• About this task:
Return the lines of the material starting at the very beginning and ending with the line that contains "Déjanos tus datos y un ejecutivo se pondrá en", reproducing them without any changes.
───── Data for this task
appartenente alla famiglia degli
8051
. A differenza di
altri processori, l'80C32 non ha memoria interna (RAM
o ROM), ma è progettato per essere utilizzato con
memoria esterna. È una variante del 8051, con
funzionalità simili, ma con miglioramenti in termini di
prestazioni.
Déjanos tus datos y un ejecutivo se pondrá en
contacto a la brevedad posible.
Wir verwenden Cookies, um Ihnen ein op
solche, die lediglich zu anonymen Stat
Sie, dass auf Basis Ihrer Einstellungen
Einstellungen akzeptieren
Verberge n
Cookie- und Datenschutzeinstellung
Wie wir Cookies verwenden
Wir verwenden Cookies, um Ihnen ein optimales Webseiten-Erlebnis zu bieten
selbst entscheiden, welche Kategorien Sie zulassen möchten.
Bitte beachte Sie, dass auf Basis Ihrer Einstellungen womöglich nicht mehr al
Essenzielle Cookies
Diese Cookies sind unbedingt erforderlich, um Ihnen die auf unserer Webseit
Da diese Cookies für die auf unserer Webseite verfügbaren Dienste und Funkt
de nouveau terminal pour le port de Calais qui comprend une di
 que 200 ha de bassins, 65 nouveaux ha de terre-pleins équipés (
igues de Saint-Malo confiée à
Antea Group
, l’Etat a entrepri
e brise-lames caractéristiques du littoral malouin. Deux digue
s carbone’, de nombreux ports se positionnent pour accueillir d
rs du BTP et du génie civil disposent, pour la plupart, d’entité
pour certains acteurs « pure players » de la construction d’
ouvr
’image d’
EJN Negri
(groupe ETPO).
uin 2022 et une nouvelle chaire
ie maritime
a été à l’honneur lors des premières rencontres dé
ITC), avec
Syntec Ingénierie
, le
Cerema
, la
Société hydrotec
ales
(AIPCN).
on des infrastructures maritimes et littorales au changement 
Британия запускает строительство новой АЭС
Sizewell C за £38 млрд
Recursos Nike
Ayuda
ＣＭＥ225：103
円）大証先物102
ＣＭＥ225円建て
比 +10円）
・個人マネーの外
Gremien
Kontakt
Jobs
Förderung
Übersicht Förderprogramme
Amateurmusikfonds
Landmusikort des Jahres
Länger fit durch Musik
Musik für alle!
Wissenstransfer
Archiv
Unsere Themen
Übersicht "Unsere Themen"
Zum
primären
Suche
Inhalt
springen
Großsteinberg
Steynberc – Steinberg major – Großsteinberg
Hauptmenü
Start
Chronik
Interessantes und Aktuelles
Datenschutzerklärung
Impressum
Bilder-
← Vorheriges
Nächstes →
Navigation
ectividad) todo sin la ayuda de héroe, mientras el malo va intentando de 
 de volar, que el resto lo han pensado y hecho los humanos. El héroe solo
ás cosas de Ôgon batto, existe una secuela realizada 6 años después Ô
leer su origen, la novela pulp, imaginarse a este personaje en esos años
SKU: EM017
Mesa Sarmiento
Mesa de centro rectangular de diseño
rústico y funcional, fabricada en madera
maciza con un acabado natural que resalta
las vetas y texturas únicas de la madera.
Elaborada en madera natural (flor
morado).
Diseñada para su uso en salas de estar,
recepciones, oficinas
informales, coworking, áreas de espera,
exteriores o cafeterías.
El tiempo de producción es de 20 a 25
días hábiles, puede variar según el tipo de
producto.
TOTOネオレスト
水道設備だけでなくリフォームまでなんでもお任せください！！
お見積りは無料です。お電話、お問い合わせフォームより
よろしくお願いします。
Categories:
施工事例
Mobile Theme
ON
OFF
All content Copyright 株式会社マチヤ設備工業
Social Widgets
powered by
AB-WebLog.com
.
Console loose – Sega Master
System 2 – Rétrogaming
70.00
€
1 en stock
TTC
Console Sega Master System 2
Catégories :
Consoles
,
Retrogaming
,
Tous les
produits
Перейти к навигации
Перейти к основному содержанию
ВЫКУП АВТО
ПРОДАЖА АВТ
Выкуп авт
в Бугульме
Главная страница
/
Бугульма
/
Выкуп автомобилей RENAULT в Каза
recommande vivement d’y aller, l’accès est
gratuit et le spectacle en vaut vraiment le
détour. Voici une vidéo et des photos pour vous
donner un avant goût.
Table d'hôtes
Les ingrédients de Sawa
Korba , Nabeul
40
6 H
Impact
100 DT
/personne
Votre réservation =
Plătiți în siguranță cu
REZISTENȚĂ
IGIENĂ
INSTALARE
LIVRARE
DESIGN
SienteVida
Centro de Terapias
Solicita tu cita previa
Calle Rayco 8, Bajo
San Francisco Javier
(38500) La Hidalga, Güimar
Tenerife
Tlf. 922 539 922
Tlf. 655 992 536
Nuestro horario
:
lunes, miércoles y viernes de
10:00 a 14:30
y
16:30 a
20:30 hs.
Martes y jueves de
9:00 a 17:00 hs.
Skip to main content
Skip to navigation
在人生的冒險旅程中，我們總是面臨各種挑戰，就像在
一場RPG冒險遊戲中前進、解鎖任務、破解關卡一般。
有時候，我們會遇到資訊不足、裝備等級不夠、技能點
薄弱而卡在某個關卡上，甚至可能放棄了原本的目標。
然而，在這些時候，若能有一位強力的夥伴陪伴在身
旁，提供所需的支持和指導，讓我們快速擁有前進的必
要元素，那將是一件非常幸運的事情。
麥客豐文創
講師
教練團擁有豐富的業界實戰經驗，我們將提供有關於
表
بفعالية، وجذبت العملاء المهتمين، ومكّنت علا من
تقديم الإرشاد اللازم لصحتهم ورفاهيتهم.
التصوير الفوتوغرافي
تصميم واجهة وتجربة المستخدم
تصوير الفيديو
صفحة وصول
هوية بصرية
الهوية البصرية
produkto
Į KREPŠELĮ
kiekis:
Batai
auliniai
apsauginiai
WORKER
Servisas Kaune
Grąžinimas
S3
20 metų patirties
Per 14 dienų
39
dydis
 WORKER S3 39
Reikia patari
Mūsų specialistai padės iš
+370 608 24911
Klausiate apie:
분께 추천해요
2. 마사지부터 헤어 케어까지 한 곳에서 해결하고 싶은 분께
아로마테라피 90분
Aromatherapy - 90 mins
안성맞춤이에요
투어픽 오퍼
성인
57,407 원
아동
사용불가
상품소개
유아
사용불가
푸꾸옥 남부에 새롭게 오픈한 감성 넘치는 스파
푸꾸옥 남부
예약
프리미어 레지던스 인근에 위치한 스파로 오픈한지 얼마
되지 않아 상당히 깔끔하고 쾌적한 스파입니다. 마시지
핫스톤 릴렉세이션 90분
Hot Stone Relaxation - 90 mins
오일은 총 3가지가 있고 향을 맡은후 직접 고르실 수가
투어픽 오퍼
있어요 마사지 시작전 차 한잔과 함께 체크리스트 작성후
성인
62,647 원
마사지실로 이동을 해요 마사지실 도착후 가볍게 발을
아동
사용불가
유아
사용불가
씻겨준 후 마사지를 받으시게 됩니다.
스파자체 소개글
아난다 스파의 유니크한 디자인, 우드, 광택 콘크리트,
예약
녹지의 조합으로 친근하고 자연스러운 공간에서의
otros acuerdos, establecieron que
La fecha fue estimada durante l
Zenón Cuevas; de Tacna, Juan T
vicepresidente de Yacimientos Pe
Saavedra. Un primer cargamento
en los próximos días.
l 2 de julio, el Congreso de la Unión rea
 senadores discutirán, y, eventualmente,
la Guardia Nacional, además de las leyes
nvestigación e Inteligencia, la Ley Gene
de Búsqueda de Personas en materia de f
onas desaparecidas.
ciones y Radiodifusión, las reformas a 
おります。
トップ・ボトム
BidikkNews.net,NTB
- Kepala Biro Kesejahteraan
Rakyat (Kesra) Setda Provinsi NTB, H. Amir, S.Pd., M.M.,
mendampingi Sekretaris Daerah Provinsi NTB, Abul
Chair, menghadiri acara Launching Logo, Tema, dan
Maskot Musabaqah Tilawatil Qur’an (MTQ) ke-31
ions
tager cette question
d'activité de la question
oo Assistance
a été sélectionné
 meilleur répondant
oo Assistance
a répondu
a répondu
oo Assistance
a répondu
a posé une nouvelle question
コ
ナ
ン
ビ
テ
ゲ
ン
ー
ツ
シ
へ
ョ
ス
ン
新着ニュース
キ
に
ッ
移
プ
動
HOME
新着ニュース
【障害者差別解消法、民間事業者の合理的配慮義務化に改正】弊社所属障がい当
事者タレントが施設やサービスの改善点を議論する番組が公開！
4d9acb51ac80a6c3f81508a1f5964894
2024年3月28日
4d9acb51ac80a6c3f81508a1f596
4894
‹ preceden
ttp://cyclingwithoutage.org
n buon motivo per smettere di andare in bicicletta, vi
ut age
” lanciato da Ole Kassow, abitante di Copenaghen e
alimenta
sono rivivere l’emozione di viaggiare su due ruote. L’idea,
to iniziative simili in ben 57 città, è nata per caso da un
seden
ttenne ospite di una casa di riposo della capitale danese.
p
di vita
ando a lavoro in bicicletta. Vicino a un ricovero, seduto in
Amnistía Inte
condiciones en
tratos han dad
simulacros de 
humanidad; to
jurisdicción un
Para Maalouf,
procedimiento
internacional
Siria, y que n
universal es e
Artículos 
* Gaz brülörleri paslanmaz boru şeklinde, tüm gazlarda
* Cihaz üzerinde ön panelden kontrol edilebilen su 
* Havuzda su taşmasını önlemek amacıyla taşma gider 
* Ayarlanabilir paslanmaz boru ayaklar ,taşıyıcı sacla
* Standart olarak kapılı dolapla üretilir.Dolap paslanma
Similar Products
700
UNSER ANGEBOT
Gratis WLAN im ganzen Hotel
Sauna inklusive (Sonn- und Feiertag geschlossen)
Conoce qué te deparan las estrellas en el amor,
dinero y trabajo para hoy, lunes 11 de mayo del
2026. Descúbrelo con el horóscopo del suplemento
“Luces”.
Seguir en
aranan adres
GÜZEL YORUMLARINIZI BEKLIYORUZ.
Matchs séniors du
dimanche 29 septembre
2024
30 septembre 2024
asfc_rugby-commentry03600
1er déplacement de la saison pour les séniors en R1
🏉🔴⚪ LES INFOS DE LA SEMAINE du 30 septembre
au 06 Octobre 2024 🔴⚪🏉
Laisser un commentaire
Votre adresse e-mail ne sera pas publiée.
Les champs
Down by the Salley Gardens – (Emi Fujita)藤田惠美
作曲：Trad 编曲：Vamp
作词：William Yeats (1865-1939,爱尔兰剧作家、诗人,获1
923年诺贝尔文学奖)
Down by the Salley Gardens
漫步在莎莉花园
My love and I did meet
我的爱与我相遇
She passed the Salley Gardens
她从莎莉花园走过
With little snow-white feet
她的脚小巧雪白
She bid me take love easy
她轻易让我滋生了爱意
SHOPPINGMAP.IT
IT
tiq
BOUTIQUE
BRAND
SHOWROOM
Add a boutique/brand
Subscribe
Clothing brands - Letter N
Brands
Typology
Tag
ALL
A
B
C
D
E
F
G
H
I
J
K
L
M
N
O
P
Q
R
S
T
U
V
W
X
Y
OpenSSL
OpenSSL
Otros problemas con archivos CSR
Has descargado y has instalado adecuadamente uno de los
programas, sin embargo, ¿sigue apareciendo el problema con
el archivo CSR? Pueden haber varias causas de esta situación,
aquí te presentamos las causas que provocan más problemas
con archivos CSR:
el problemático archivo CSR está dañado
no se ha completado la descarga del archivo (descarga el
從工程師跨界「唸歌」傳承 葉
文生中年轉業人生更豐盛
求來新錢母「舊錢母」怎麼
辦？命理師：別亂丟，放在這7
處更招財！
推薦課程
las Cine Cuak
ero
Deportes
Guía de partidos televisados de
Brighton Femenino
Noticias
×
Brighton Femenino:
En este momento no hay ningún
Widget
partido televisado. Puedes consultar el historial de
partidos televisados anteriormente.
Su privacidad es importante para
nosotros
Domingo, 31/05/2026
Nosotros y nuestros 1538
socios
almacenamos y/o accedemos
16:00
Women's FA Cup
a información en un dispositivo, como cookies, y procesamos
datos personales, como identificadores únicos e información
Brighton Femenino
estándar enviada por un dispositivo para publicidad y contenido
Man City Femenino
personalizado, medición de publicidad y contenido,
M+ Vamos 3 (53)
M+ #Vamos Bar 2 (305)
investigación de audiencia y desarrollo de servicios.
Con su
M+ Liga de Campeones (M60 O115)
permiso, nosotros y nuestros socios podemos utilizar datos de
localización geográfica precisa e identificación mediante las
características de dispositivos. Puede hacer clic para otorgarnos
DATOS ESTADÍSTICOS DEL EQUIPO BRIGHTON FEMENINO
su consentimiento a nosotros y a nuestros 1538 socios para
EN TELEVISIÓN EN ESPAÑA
──────────
• Task result:
appartenente alla famiglia degli
8051
. A differenza di
altri processori, l'80C32 non ha memoria interna (RAM
o ROM), ma è progettato per essere utilizzato con
memoria esterna. È una variante del 8051, con
funzionalità simili, ma con miglioramenti in termini di
prestazioni.
Déjanos tus datos y un ejecutivo se pondrá en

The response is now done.